▸ **THE TASK**
Starting at the beginning of the records and ending at the line containing "export const myFeature", express those lines as a JSON list of strings with one string per line. Omit blank lines.

[Records from a data collection]
================================
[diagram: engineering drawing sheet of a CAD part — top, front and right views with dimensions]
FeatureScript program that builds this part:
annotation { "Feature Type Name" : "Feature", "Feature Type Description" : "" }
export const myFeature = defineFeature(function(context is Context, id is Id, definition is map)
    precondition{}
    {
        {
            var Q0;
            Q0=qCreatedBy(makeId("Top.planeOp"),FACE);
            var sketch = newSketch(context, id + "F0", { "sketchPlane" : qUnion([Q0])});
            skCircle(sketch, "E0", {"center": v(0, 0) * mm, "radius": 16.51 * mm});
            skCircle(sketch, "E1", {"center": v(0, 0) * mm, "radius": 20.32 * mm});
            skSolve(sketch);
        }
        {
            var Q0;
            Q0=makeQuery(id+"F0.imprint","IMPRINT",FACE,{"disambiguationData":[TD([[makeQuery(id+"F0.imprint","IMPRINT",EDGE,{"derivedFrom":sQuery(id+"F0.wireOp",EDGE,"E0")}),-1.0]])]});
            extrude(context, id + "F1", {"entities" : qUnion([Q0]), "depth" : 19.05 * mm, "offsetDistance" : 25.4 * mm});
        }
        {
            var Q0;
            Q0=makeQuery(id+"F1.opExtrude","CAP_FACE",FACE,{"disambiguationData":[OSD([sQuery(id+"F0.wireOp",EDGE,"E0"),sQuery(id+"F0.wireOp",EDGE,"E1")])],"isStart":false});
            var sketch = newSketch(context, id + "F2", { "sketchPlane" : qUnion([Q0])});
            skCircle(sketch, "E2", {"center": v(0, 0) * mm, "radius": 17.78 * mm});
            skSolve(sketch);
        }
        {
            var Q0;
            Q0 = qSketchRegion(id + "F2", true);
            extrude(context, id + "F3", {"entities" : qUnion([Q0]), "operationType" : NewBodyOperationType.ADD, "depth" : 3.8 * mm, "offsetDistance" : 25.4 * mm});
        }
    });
================================
▸ **TASK OUTPUT**
[
  "[diagram: engineering drawing sheet of a CAD part — top, front and right views with dimensions]",
  "FeatureScript program that builds this part:",
  "annotation { \"Feature Type Name\" : \"Feature\", \"Feature Type Description\" : \"\" }",
  "export const myFeature = defineFeature(function(context is Context, id is Id, definition is map)"
]